Foreign language issues

From: Laura Casado
Date: 19 Oct 2012
Time: 13:20:07 -0500
Remote Name: 131.125.101.148

Comments

This is my second year in Graduate school studying speech language pathology. First of all, I will like to thank you for sharing this story with us. I came across your article as I searched this site and as I read I just kept thinking that I can relate in some way to you and your wife on your trip to Croatia. I am not a person who stutters but English is not my native language. I came to the United States at the age of 10 from the Dominican Republic. As a native speaker of Spanish, coming to the United States to learn a new language proved to be a very difficult situation for me. The first few months being here in the U.S., I avoided speaking situations (in English) at all costs. I was afraid to participate in the classroom or speak with my peers.
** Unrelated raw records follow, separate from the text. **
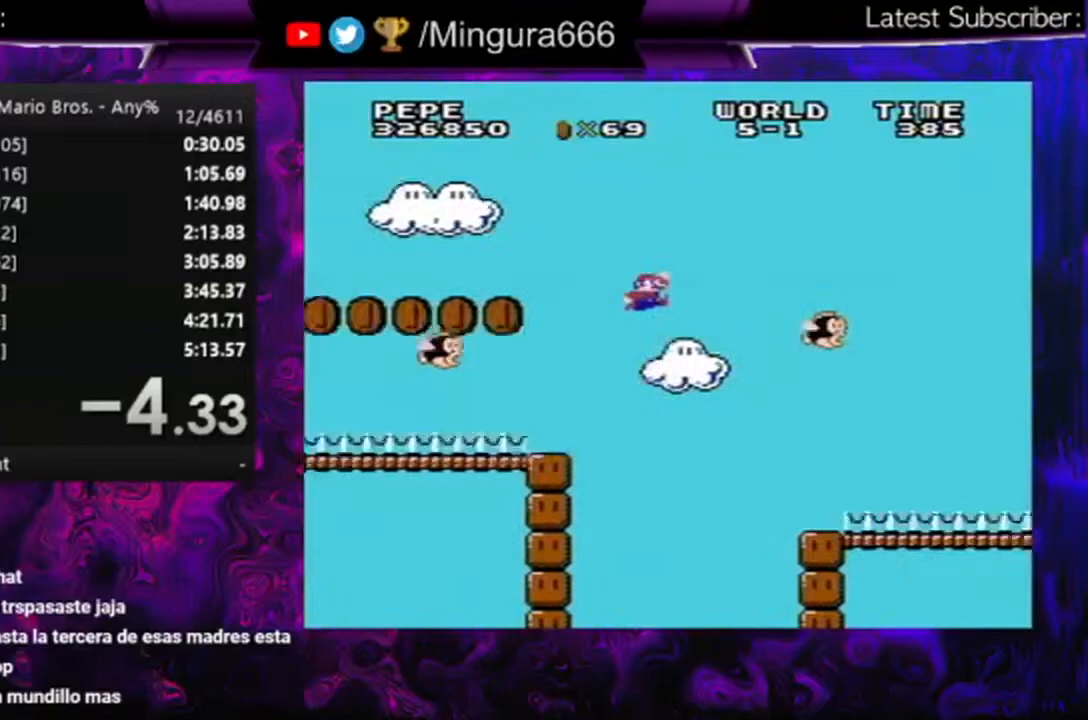
{"buttons": ["B", "DPAD_RIGHT"], "events": []}
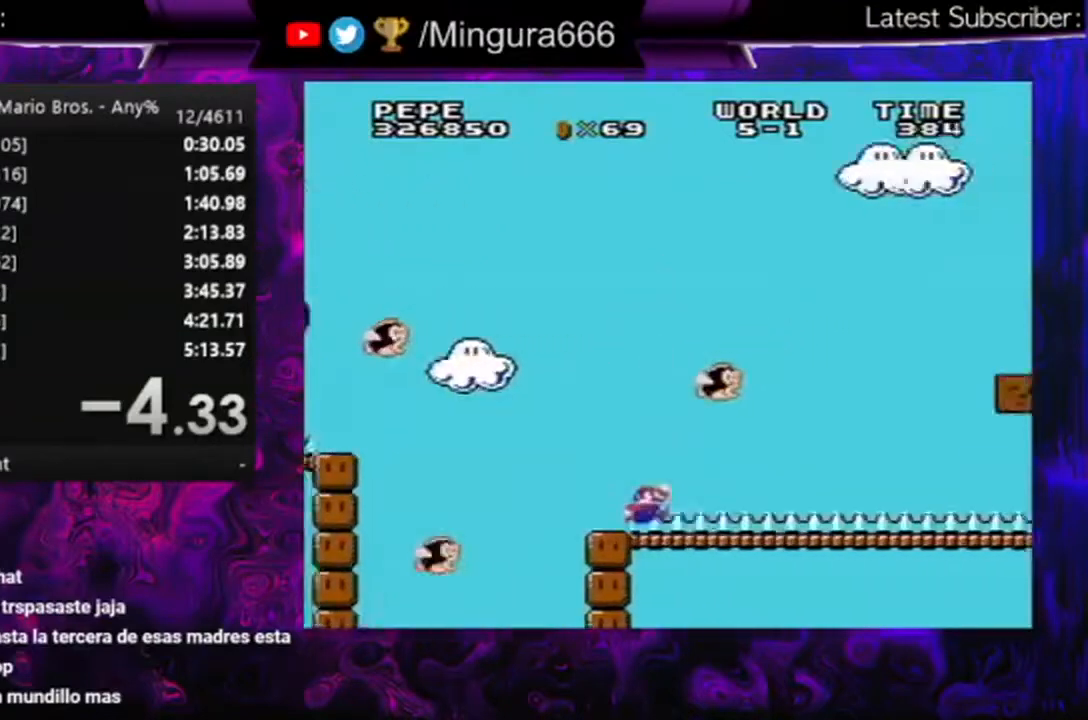
{"buttons": ["B", "DPAD_RIGHT"], "events": []}
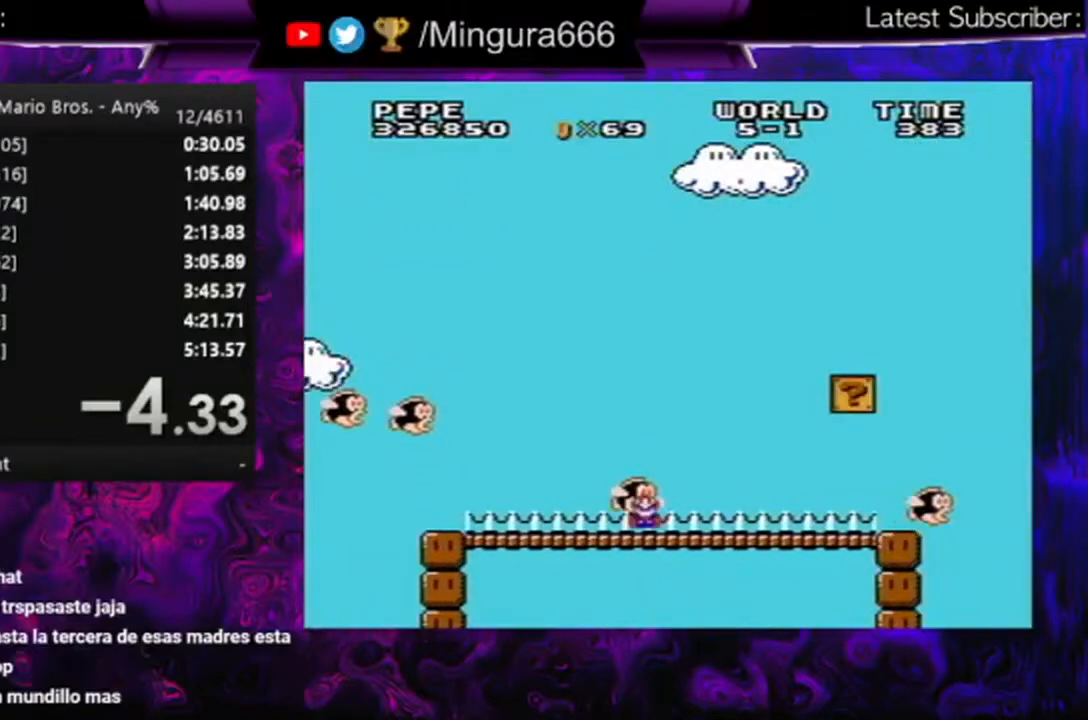
{"buttons": [], "events": [[267, "B", "up"], [300, "DPAD_RIGHT", "up"]]}
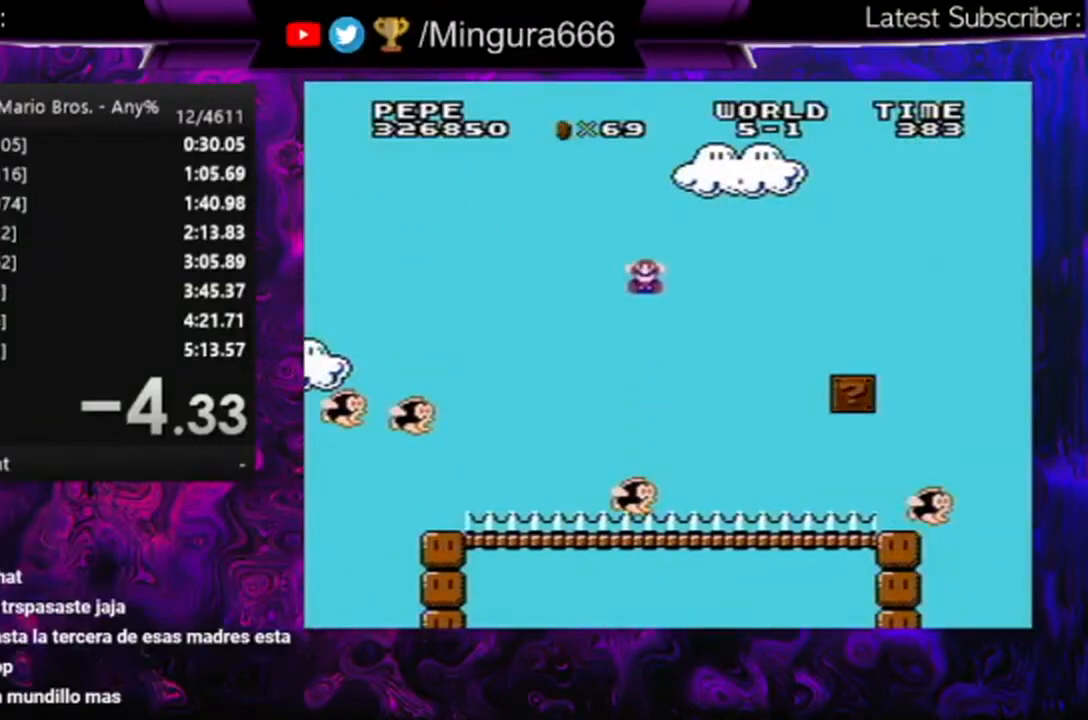
{"buttons": [], "events": []}
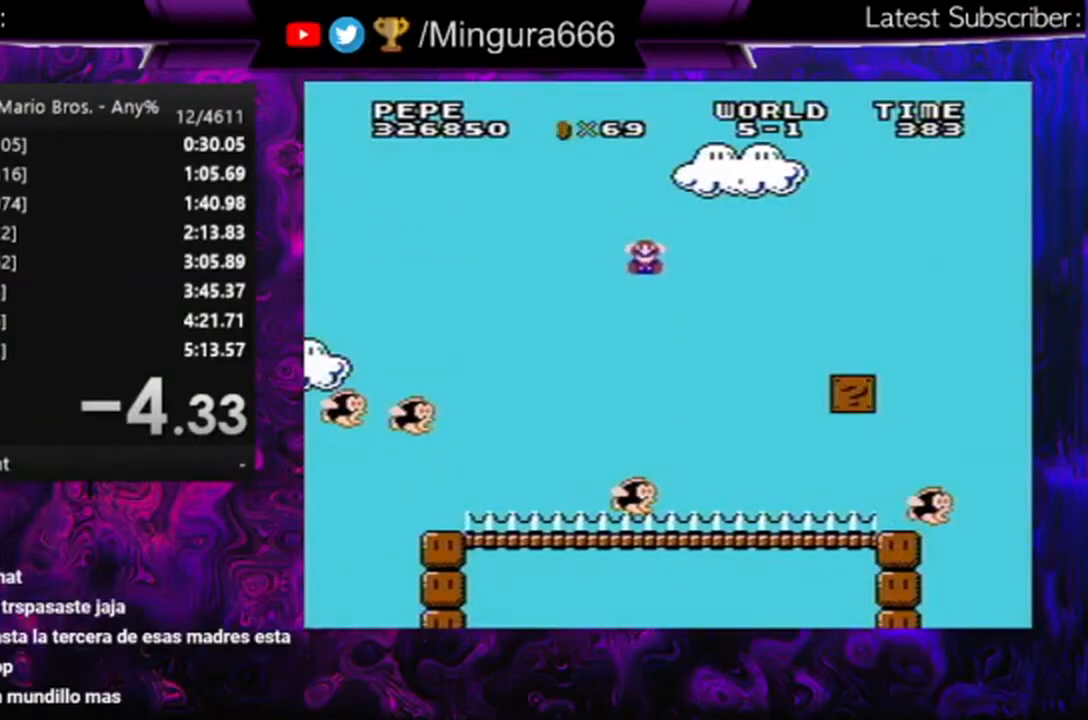
{"buttons": [], "events": []}
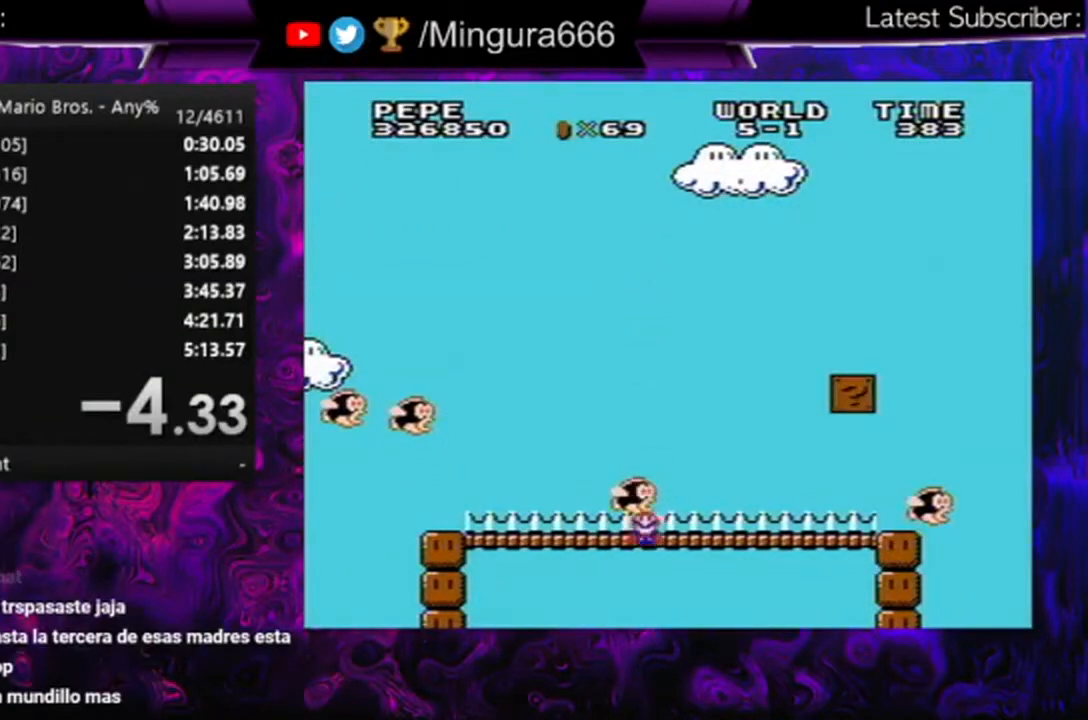
{"buttons": [], "events": []}
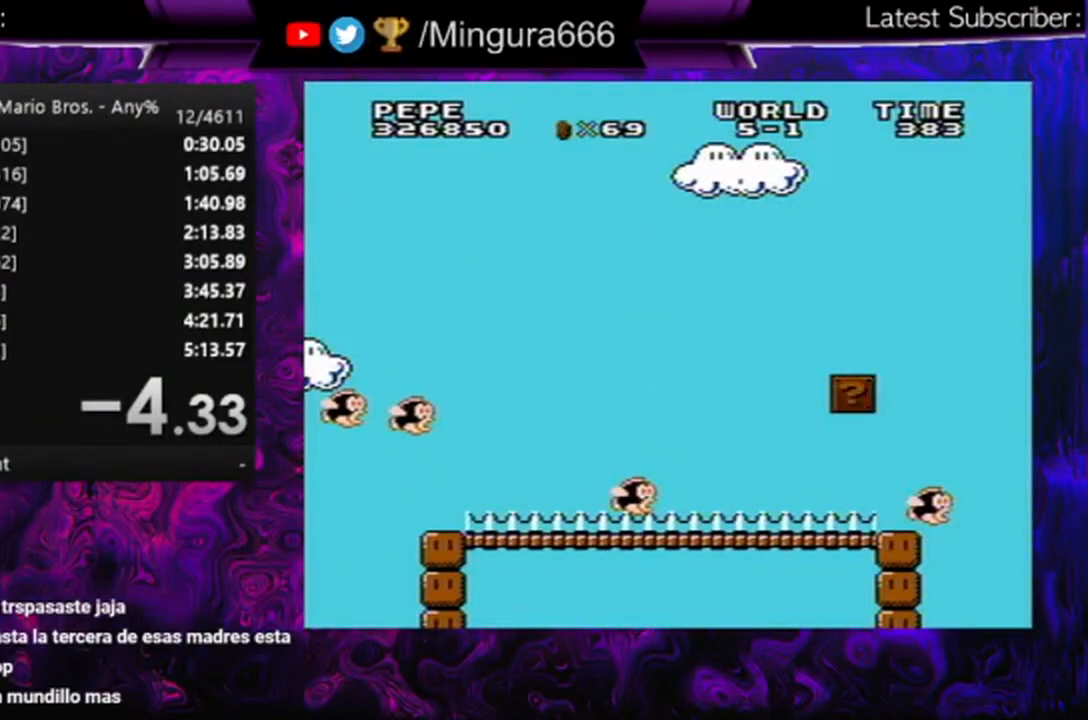
{"buttons": [], "events": []}
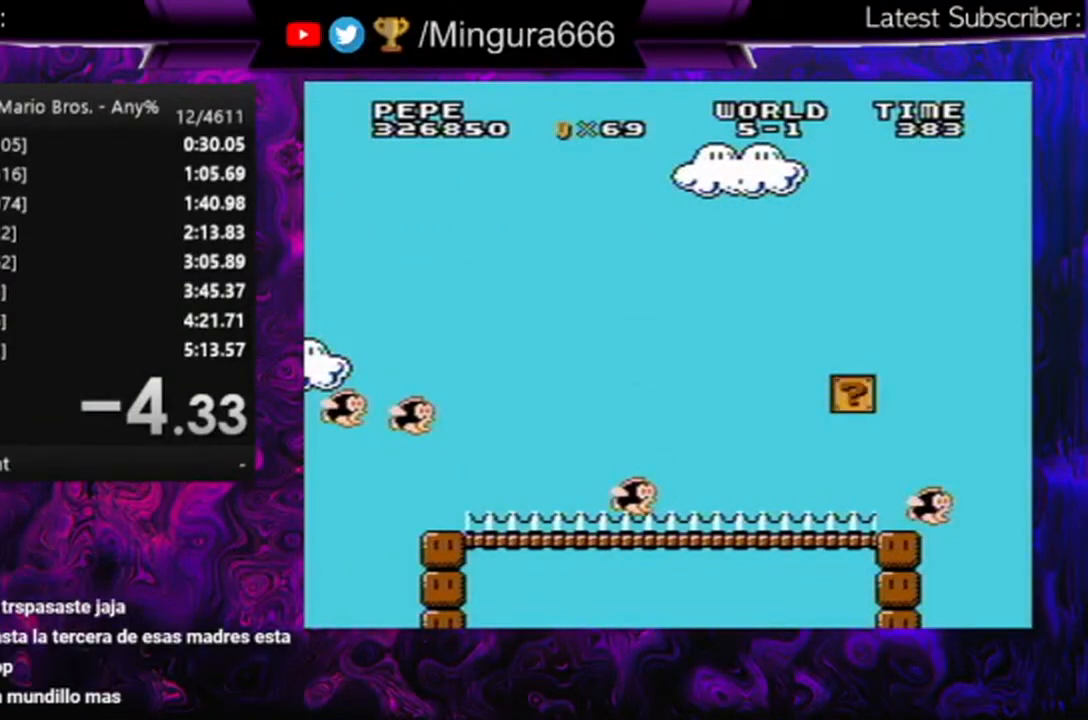
{"buttons": ["B"], "events": [[333, "A", "down"], [333, "B", "down"], [500, "A", "up"]]}
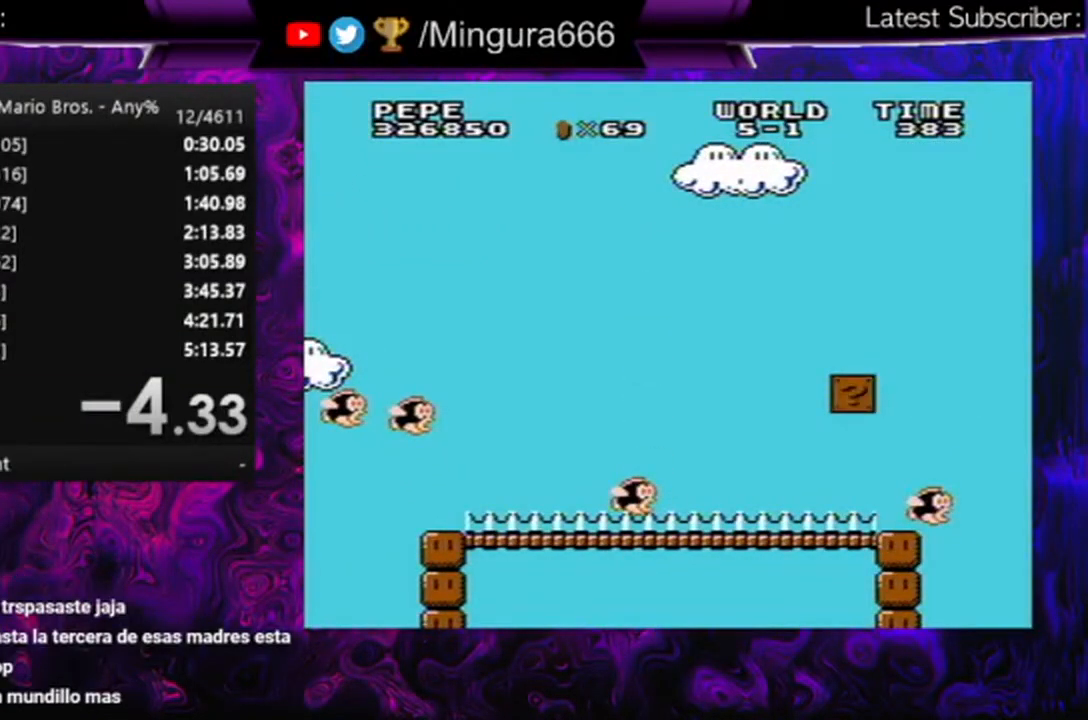
{"buttons": [], "events": [[67, "B", "up"], [167, "A", "down"], [167, "B", "down"], [333, "A", "up"], [333, "B", "up"], [400, "A", "down"], [400, "B", "down"], [500, "A", "up"], [500, "B", "up"]]}
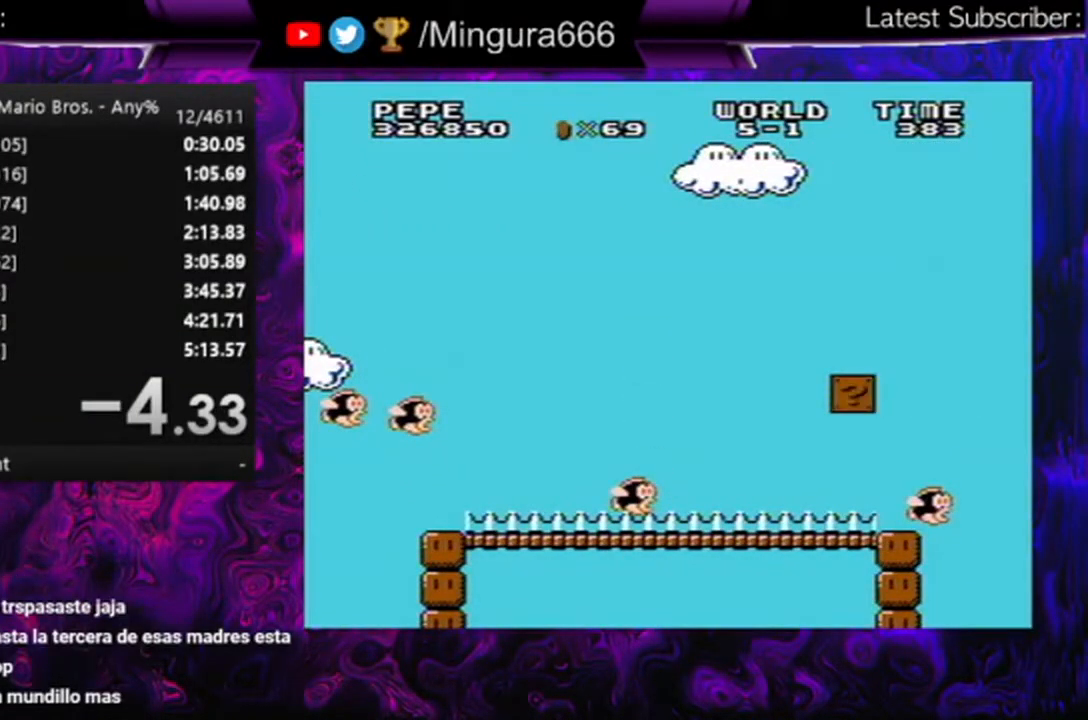
{"buttons": [], "events": [[100, "A", "down"], [100, "B", "down"], [233, "A", "up"], [300, "B", "up"]]}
My negative reactions (as you mentioned in your article) were the reactions of my peers. They would laugh and giggle when I had to speak in class, and sometimes said mean things to me as I walked around the hallways. I remember them making fun of the way that I pronounced things which just made my life a living hell. Til this day in Graduate school, when I have to talk in front of my peers who are mostly English speakers, I start sensing the discomfort building inside of me. The panic, the nerves of messing up or of not being understood overwhelm me and I become disfluent. I feel my tongue not being able to make the sounds that I want it to make. As you mentioned, approach-avoidance conflicts are a mysterious phenomenon. I find it fascinating and intriguing the way that your mind and your body can have such an impact on everything that an individual does.